Data shown:

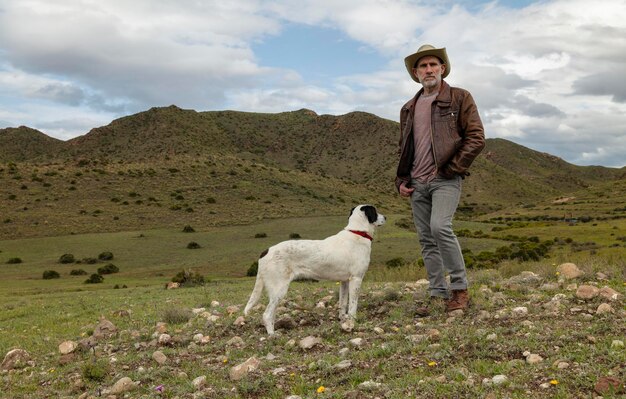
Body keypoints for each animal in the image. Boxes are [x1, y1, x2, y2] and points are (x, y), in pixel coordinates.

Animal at [245, 206, 386, 334]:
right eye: (375, 211)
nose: (385, 217)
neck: (358, 232)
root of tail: (266, 251)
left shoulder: (344, 281)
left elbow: (343, 304)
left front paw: (343, 321)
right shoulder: (356, 279)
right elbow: (353, 305)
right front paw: (353, 322)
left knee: (271, 313)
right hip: (279, 288)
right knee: (267, 314)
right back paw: (272, 335)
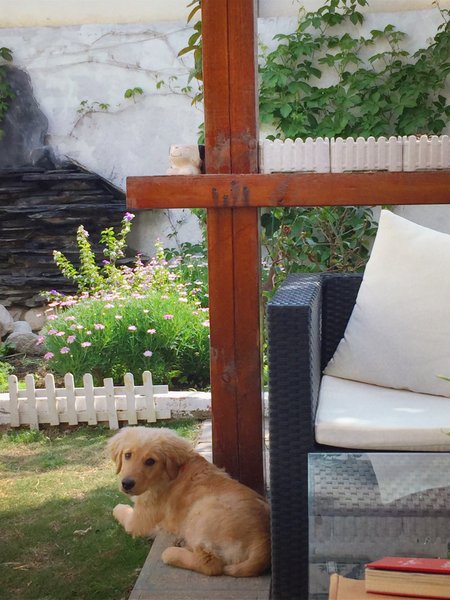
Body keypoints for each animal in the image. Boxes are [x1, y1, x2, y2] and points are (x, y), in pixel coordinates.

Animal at [108, 426, 270, 577]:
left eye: (150, 461)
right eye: (127, 455)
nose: (126, 484)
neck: (167, 475)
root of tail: (262, 540)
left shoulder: (137, 521)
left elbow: (120, 511)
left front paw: (117, 507)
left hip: (200, 513)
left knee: (209, 564)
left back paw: (172, 553)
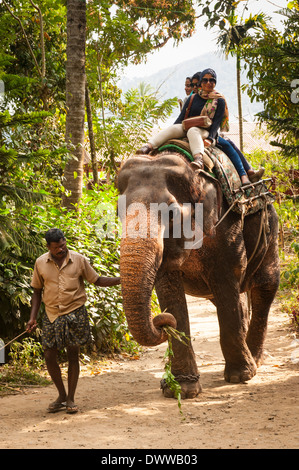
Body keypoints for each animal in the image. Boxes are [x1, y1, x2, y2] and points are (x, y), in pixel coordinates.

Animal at [117, 149, 282, 398]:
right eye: (118, 212)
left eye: (172, 213)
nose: (161, 322)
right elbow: (169, 290)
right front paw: (182, 389)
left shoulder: (225, 229)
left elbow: (225, 281)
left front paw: (240, 376)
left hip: (270, 229)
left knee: (265, 288)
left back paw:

Task goal: Look above for the line with "neck: (167, 475)" and copy exactly from it through the line with "left elbow: (225, 281)", both included. Omit the pictures.

Solution for this exercise:
neck: (167, 475)
root of tail: (262, 540)
left shoulder: (137, 521)
left elbow: (120, 511)
left front paw: (117, 507)
left hip: (200, 513)
left knee: (209, 564)
left back paw: (172, 553)
Body keypoints for each animal in the image. Boxes are [x1, y1, x2, y2] and points are (x, y), in pixel coordinates.

Animal at [117, 149, 282, 398]:
right eye: (118, 212)
left eye: (172, 213)
nose: (161, 322)
right elbow: (169, 290)
right front paw: (182, 389)
left shoulder: (225, 229)
left elbow: (225, 281)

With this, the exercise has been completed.